TASK BRIEF: Please reproduce every one of the lines below word for word, leaving the pictures out of your answer.
-------- MATERIAL FOR THE TASK
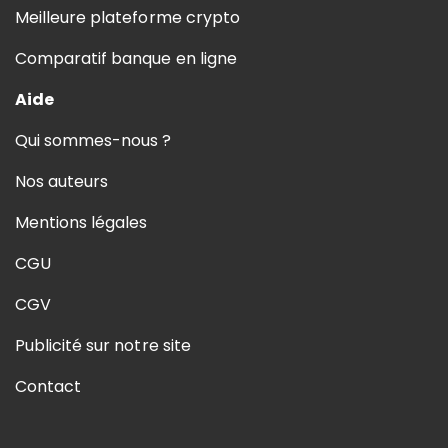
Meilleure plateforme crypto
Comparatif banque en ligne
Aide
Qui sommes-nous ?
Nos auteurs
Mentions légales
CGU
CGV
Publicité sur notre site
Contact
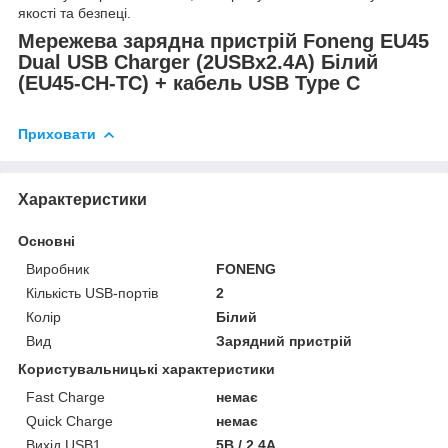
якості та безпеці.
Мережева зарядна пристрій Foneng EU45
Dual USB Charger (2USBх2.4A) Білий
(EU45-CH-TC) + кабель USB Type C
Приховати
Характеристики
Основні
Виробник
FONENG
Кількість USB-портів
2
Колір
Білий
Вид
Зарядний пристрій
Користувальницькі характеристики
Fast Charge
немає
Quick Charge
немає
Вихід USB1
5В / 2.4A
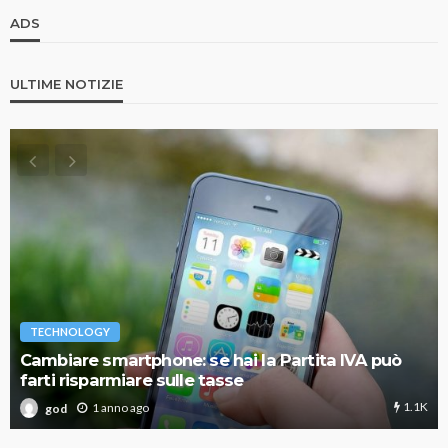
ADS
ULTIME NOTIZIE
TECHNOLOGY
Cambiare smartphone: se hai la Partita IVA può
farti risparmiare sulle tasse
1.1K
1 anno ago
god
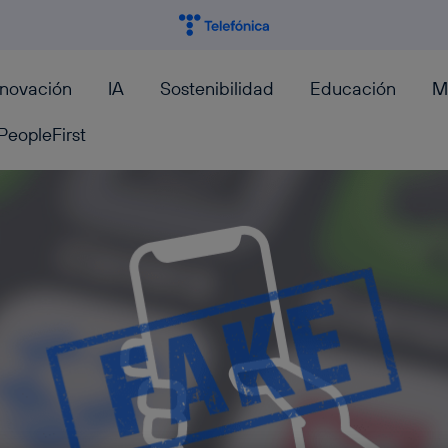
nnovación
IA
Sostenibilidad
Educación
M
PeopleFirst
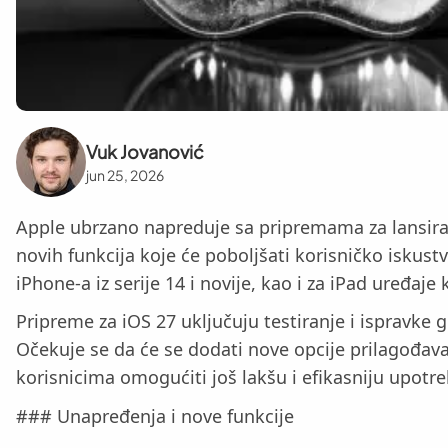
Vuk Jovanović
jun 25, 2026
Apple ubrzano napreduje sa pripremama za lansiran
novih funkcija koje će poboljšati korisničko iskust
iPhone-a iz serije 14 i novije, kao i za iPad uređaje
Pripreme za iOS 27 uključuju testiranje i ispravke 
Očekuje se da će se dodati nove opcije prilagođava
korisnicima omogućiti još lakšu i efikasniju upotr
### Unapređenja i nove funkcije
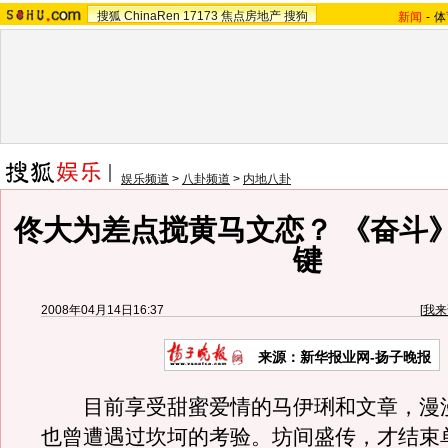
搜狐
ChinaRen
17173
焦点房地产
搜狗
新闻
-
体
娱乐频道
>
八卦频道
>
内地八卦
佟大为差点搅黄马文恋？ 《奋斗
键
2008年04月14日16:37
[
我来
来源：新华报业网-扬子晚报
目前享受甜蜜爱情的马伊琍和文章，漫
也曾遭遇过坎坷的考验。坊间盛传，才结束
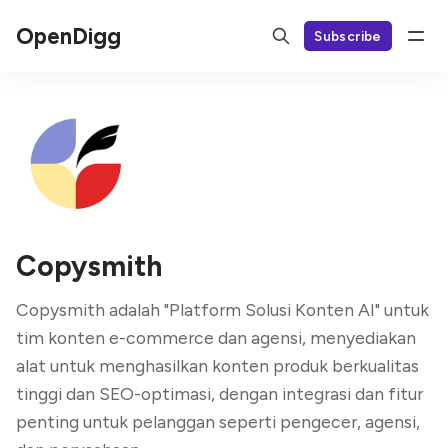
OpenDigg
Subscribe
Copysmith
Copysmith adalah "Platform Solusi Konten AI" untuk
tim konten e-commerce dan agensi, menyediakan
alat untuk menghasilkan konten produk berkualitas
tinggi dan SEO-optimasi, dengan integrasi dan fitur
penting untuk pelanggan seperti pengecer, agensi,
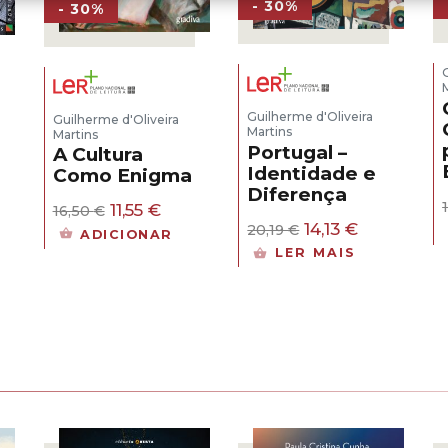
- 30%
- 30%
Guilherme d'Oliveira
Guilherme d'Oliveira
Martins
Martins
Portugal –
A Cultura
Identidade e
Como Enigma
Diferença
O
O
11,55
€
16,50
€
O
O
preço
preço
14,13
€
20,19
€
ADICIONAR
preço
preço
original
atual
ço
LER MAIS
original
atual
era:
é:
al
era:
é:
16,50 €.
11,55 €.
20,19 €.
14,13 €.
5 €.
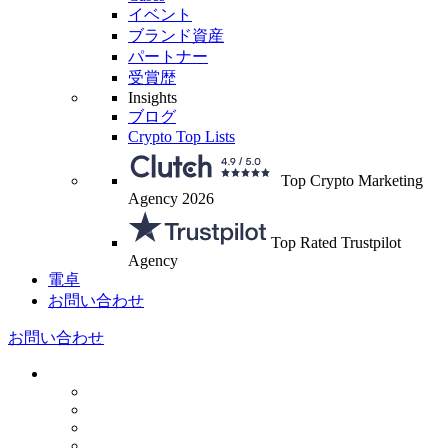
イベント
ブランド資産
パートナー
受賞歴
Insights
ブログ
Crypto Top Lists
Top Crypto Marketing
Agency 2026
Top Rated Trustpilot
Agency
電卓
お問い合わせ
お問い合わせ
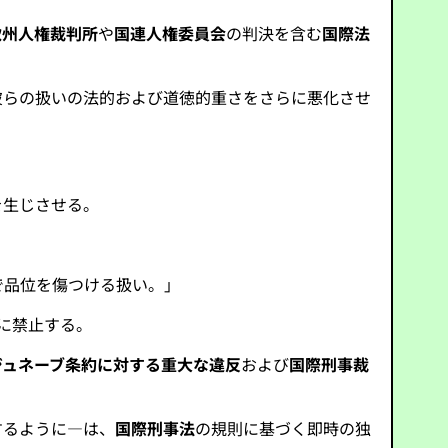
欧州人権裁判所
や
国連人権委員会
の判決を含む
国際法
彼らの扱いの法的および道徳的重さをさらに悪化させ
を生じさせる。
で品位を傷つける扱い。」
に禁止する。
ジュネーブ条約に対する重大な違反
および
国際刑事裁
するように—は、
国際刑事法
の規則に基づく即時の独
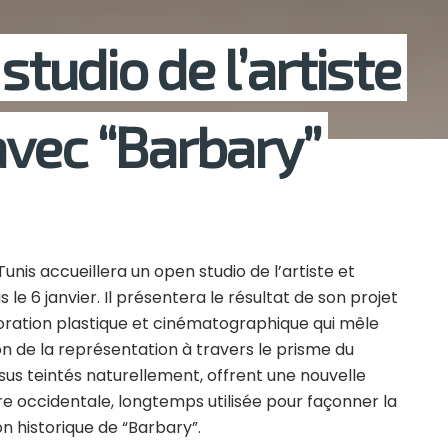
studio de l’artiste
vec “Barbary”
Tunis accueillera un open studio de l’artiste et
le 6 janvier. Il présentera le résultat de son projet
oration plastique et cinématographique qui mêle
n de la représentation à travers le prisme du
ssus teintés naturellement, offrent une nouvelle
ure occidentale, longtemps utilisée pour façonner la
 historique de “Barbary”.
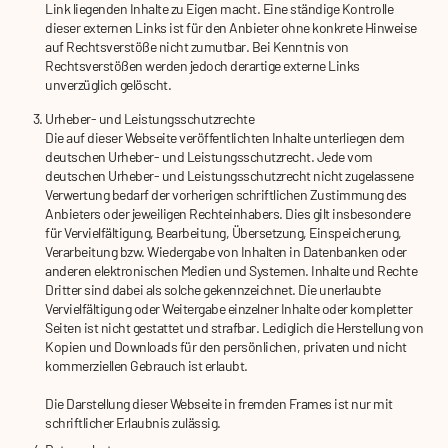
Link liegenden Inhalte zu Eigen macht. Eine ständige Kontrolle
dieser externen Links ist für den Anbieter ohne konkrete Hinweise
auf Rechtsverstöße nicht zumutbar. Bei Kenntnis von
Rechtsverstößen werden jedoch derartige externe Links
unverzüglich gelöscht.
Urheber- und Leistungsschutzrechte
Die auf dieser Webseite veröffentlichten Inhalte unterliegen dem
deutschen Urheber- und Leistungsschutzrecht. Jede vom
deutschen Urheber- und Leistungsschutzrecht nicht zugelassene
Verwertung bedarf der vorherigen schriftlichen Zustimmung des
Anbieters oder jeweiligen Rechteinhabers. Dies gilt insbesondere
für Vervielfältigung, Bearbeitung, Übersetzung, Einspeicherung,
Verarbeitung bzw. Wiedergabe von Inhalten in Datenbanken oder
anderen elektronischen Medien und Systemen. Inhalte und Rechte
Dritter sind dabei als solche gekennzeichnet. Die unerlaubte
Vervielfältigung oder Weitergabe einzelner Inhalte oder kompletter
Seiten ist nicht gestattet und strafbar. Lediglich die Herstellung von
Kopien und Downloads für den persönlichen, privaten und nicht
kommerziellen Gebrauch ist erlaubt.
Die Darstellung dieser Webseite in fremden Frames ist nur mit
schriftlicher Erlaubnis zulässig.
----------------
ANSWER SECTION:
Meilleure plateforme crypto
Comparatif banque en ligne
Aide
Qui sommes-nous ?
Nos auteurs
Mentions légales
CGU
CGV
Publicité sur notre site
Contact
якості та безпеці.
Мережева зарядна пристрій Foneng EU45
Dual USB Charger (2USBх2.4A) Білий
(EU45-CH-TC) + кабель USB Type C
Приховати
Характеристики
Основні
Виробник
FONENG
Кількість USB-портів
2
Колір
Білий
Вид
Зарядний пристрій
Користувальницькі характеристики
Fast Charge
немає
Quick Charge
немає
Вихід USB1
5В / 2.4A
ADS
ULTIME NOTIZIE
TECHNOLOGY
Cambiare smartphone: se hai la Partita IVA può
farti risparmiare sulle tasse
1.1K
1 anno ago
god
nnovación
IA
Sostenibilidad
Educación
M
PeopleFirst
Vuk Jovanović
jun 25, 2026
Apple ubrzano napreduje sa pripremama za lansiran
novih funkcija koje će poboljšati korisničko iskust
iPhone-a iz serije 14 i novije, kao i za iPad uređaje
Pripreme za iOS 27 uključuju testiranje i ispravke 
Očekuje se da će se dodati nove opcije prilagođava
korisnicima omogućiti još lakšu i efikasniju upotr
### Unapređenja i nove funkcije
搜狐
ChinaRen
17173
焦点房地产
搜狗
新闻
-
体
娱乐频道
>
八卦频道
>
内地八卦
佟大为差点搅黄马文恋？ 《奋斗
键
2008年04月14日16:37
[
我来
来源：新华报业网-扬子晚报
目前享受甜蜜爱情的马伊琍和文章，漫
也曾遭遇过坎坷的考验。坊间盛传，才结束
OpenDigg
Subscribe
Copysmith
Copysmith adalah "Platform Solusi Konten AI" untuk
tim konten e-commerce dan agensi, menyediakan
alat untuk menghasilkan konten produk berkualitas
tinggi dan SEO-optimasi, dengan integrasi dan fitur
penting untuk pelanggan seperti pengecer, agensi,
- 30%
- 30%
Guilherme d'Oliveira
Guilherme d'Oliveira
Martins
Martins
Portugal –
A Cultura
Identidade e
Como Enigma
Diferença
O
O
11,55
€
16,50
€
O
O
preço
preço
14,13
€
20,19
€
ADICIONAR
preço
preço
original
atual
ço
LER MAIS
original
atual
era:
é:
al
era:
é:
16,50 €.
11,55 €.
20,19 €.
14,13 €.
5 €.
イベント
ブランド資産
パートナー
受賞歴
Insights
ブログ
Crypto Top Lists
Top Crypto Marketing
Agency 2026
Top Rated Trustpilot
Agency
電卓
お問い合わせ
お問い合わせ
欧州人権裁判所
や
国連人権委員会
の判決を含む
国際法
彼らの扱いの法的および道徳的重さをさらに悪化させ
を生じさせる。
で品位を傷つける扱い。」
に禁止する。
ジュネーブ条約に対する重大な違反
および
国際刑事裁
するように—は、
国際刑事法
の規則に基づく即時の独
studio de l’artiste
vec “Barbary”
Tunis accueillera un open studio de l’artiste et
le 6 janvier. Il présentera le résultat de son projet
oration plastique et cinématographique qui mêle
n de la représentation à travers le prisme du
ssus teintés naturellement, offrent une nouvelle
ure occidentale, longtemps utilisée pour façonner la
 historique de “Barbary”.
Link liegenden Inhalte zu Eigen macht. Eine ständige Kontrolle
dieser externen Links ist für den Anbieter ohne konkrete Hinweise
auf Rechtsverstöße nicht zumutbar. Bei Kenntnis von
Rechtsverstößen werden jedoch derartige externe Links
unverzüglich gelöscht.
Urheber- und Leistungsschutzrechte
Die auf dieser Webseite veröffentlichten Inhalte unterliegen dem
deutschen Urheber- und Leistungsschutzrecht. Jede vom
deutschen Urheber- und Leistungsschutzrecht nicht zugelassene
Verwertung bedarf der vorherigen schriftlichen Zustimmung des
Anbieters oder jeweiligen Rechteinhabers. Dies gilt insbesondere
für Vervielfältigung, Bearbeitung, Übersetzung, Einspeicherung,
Verarbeitung bzw. Wiedergabe von Inhalten in Datenbanken oder
anderen elektronischen Medien und Systemen. Inhalte und Rechte
Dritter sind dabei als solche gekennzeichnet. Die unerlaubte
Vervielfältigung oder Weitergabe einzelner Inhalte oder kompletter
Seiten ist nicht gestattet und strafbar. Lediglich die Herstellung von
Kopien und Downloads für den persönlichen, privaten und nicht
kommerziellen Gebrauch ist erlaubt.
Die Darstellung dieser Webseite in fremden Frames ist nur mit
schriftlicher Erlaubnis zulässig.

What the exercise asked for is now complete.